Wajid Ali Shah loved releasing sky lanterns into the sky while sitting in his gigantic castle. The lanterns used to fill up the sky and fly around both sides of the Ganga—a sight to marvel at indeed! As time passed, sky lanterns became more common to the Bengalis and even secured a Bengali name for itself. Aristocratic families from Bonedi Baris of North Kolkata incorporated the tradition of releasing sky lanterns into their culture, and thus, ‘phanush’ in Bengal became a part of ‘babuana’.

Sky lanterns gradually gained popularity among the middle class and presently, can be seen in large numbers during the celebrations of Diwali or Durga Pujo. There was a time when Bengal produced their own sky lanterns. However, most of these lanterns that one would come across today are procured from China.

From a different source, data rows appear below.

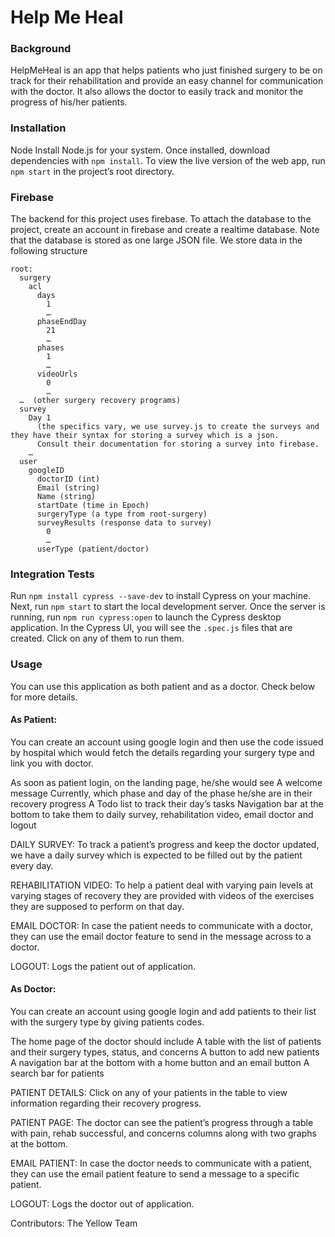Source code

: # Help Me Heal

### Background

HelpMeHeal is an app that helps patients who just finished surgery to be on track for their rehabilitation and provide an easy channel for communication with the doctor. It also allows the doctor to easily track and monitor the progress of his/her patients.

### Installation
Node
Install Node.js for your system. Once installed, download dependencies with `npm install`. To view the live version of the web app, run `npm start` in the project’s  root directory. 

### Firebase
The backend for this project uses firebase. To attach the database to the project, create an account in firebase and create a realtime database. Note that the database is stored as one large JSON file. We store data in the following structure
```
root:
  surgery
    acl 
      days 
        1
        …
      phaseEndDay
        21
        …
      phases
        1
        …
      videoUrls
        0
        …
  …  (other surgery recovery programs)
  survey
    Day 1
      (the specifics vary, we use survey.js to create the surveys and they have their syntax for storing a survey which is a json. 
      Consult their documentation for storing a survey into firebase. 
    …
  user 
    googleID 
      doctorID (int)
      Email (string)
      Name (string)
      startDate (time in Epoch)
      surgeryType (a type from root-surgery)
      surveyResults (response data to survey)
        0
        …
      userType (patient/doctor)
```
### Integration Tests
Run `​​npm install cypress --save-dev` to install Cypress on your machine. Next, run `npm start` to start the local development server. Once the server is running, run `npm run cypress:open` to launch the Cypress desktop application. In the Cypress UI, you will see the `.spec.js` files that are created. Click on any of them to run them.

### Usage
You can use this application as both patient and as a doctor. Check below for more details.

#### As Patient:
You can create an account using google login and then use the code issued by hospital which would fetch the details regarding your surgery type and link you with doctor.

As soon as patient login, on the landing page, he/she would see
A welcome message
Currently, which phase and day of the phase he/she are in their recovery progress
A Todo list to track their day’s tasks
Navigation bar at the bottom to take them to daily survey, rehabilitation video, email doctor and logout

DAILY SURVEY: 
To track a patient’s progress and keep the doctor updated, we have a daily survey which is expected to be filled out by the patient every day.

REHABILITATION VIDEO:
To help a patient deal with varying pain levels at varying stages of recovery they are provided with videos of the exercises they are supposed to perform on that day.

EMAIL DOCTOR:
In case the patient needs to communicate with a doctor, they can use the email doctor feature to send in the message across to a doctor.

LOGOUT:
Logs the patient out of application.

#### As Doctor:

You can create an account using google login and add patients to their list with the surgery type by giving patients codes.

The home page of the doctor should include
A table with the list of patients and their surgery types, status, and concerns
A button to add new patients
A navigation bar at the bottom with a home button and an email button
A search bar for patients

PATIENT DETAILS:
Click on any of your patients in the table to view information regarding their recovery progress.

PATIENT PAGE: 
The doctor can see the patient’s progress through a table with pain, rehab successful, and concerns columns along with two graphs at the bottom.

EMAIL PATIENT:
In case the doctor needs to communicate with a patient, they can use the email patient feature to send a message to a specific patient.

LOGOUT:
Logs the doctor out of application.

Contributors: The Yellow Team
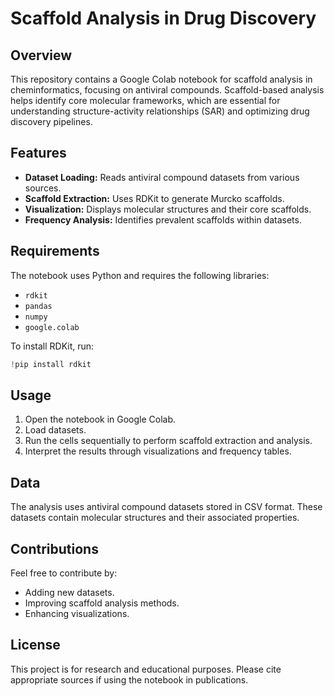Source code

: # Scaffold Analysis in Drug Discovery

## Overview
This repository contains a Google Colab notebook for scaffold analysis in cheminformatics, focusing on antiviral compounds. Scaffold-based analysis helps identify core molecular frameworks, which are essential for understanding structure-activity relationships (SAR) and optimizing drug discovery pipelines.

## Features
- **Dataset Loading:** Reads antiviral compound datasets from various sources.
- **Scaffold Extraction:** Uses RDKit to generate Murcko scaffolds.
- **Visualization:** Displays molecular structures and their core scaffolds.
- **Frequency Analysis:** Identifies prevalent scaffolds within datasets.

## Requirements
The notebook uses Python and requires the following libraries:
- `rdkit`
- `pandas`
- `numpy`
- `google.colab`

To install RDKit, run:
```python
!pip install rdkit
```

## Usage
1. Open the notebook in Google Colab.
2. Load datasets.
3. Run the cells sequentially to perform scaffold extraction and analysis.
4. Interpret the results through visualizations and frequency tables.

## Data
The analysis uses antiviral compound datasets stored in CSV format. These datasets contain molecular structures and their associated properties.

## Contributions
Feel free to contribute by:
- Adding new datasets.
- Improving scaffold analysis methods.
- Enhancing visualizations.

## License
This project is for research and educational purposes. Please cite appropriate sources if using the notebook in publications.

While it may seem that the people of Bengal have almost forgotten the art of crafting the age-old ‘phanush’, here comes Ajay Dutta, a resident of Bholanath Dham, Beadon Street, who has kept the art alive to date. Relying on his childhood memories, he continues to craft wondrous sky lanterns.

Preparations for making sky lanterns start in Dutta bari after the Lakshmi Pujo celebrations. Those are then released by the members of the family on the auspicious occasion of Kali Pujo. Dutta bari has been holding on to this tradition since 1925. With the active participation of his son, Ajay Dutta engages in this exquisite craft.

Little do people know, there lies an intricate technology behind these lanterns, that helps them elevate upward in the sky. Ajay Dutta learned from his grandfather the details of the craft that has been running in his family through generations. As a responsible artisan, Dutta has even helped his four-year-old grandson learn the craft. He also conducts workshops to spread the joy of making sky lanterns. The creation of the evergreen phanush by Dutta bari is the only meager glimmer of hope that has been able to save this ancient custom from a lingering demise.